As I was trying to decide who my final sidekick was going to be, I was incredibly torn. I thought first of Mogget, from Sabriel, the cat-who-isn’t that makes Sabriel’s journey so engaging and absolutely blows your mind by the end of the book, but to talk about Mogget without mentioning the Disreputable Dog seemed wrong. Then I considered ignoring both of them and talking about Ghost, from A Game of Thrones, but you can’t talk about Ghost without talking about the other direwolves and I wasn’t going to put all five of them into a single sidekick entry! (Plus, sorry Elle, I think Summer might be my favorite of the wolves, not Ghost.) And then I thought of the Death of Rats, who made me happy throughout Reaper Man, and I realize there was no way to just pick one animal. Not unless I wanted to pick all of them.
To go completely into why I love each of the eleven (eleven!) pets-slash-companions-slash-friends I just listed would make this painfully long. I mean, I could write a thesis-length treatise on why Water for Elephants wouldn’t be the same without Rosie, or why Koko and YumYum have instilled in me a desperate need for a Siamese cat, but I think those of you who have read books with integral animals know exactly what I mean. The world would be a far sadder place without direwolves howling in the night and YumYum licking photographs, or without Rosie’s irrepressible spirit and the Disreputable Dog’s running commentary, and I think that’s the essential function of a sidekick. It’s not whether you could live without them, because after all, Batman is Batman even without Robin, but whether the book would be as good without them. And in every case listed above, the answer is an unequivocal no.

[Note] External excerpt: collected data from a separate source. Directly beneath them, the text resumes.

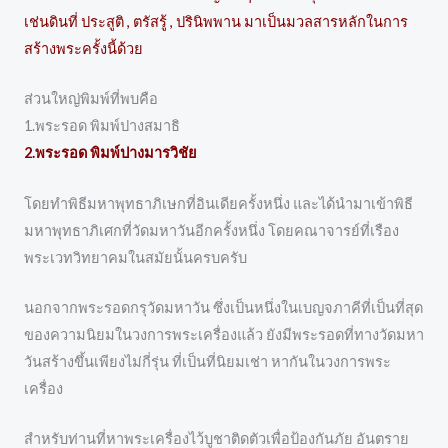
เช่นดินที่ ประสูติ , ตรัสรู้ , ปรินิพพาน มาเป็นมวลสารหลักในการ
สร้างพระครั้งนี้ด้วย
ส่วนใหญ่พิมพ์ที่พบคือ
1.พระรอด พิมพ์ปางสมาธิ
2.พระรอด พิมพ์ปางมารวิชัย
โดยทำพิธีมหาพุทธาภิเษกที่อินเดียครั้งหนึ่ง และได้นำมาเข้าพิธี
มหาพุทธาภิเศกที่วัดมหาวันอีกครั้งหนึ่ง โดยคณาจารย์ที่เรือง
พระเวทวิทยาคมในสมัยนั้นครบครับ
นอกจากพระรอดกรุวัดมหาวัน ซึ่งเป็นหนึ่งในเบญจภาคีที่เป็นที่สุด
ของความนิยมในวงการพระเครื่องแล้ว ยังมีพระรอดที่ทางวัดมหา
วันสร้างขึ้นเพียงไม่กี่รุ่น ที่เป็นที่นิยมเช่า หากันในวงการพระ
เครื่อง
สำหรับท่านที่หาพระเครื่องไว้บูชาติดตัวเพื่อป้องกันภัย อันตราย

Tasslehoff Burrfoot, Dragonlance: Chronicles
Tasslehoff – Tas to his friends – was the first fantasy character I ever fell readily and truly in love with. It’s funny, because I read Chronicles at the same time as a female friend of mine, and while she was drooling after Tanis Half-Elven from page ten onward, there was no character I adored more than Tas. Chronicles consists of the first trilogy of books in what is now a sprawling universe of stories I can barely untangle anymore, but the rest of the books almost don’t matter because they don’t feature my Tas.
Tas is a kender, which is the Dragonlance answer to a halfling, and is a four-foot-tall mini-human with a ridiculous top-knot of which he is very proud. He’s a kleptomaniac but with the best of intentions (and usually he doesn’t mean it anyway), he’s sometimes a bit naïve, and he often throws himself into horrible situations without realizing that he’s about to encounter a dragon or any other number of potentially horrible ways to die. And that’s why I adore Tas in ways I can’t fully describe to you: you just can’t keep him down.
But don’t be fooled by my recounting his madcap adventures (there is seriously one of the spin-off books about him helping to solve a murder! It’s like the Dragonlance Santa Claus brought me my favorite things!). Tas also has a hidden depth. He is a character who made me cry on more than one occasion – and I am not a book-crier. There is a scene with Flint Fireforge, the dwarf who is to Tas what Gimli is to Legolas, that I can’t think about without my heart feeling weak. And I think that’s really testimony to what a good sidekick should be: a little funny, a little serious, a lot unforgettable.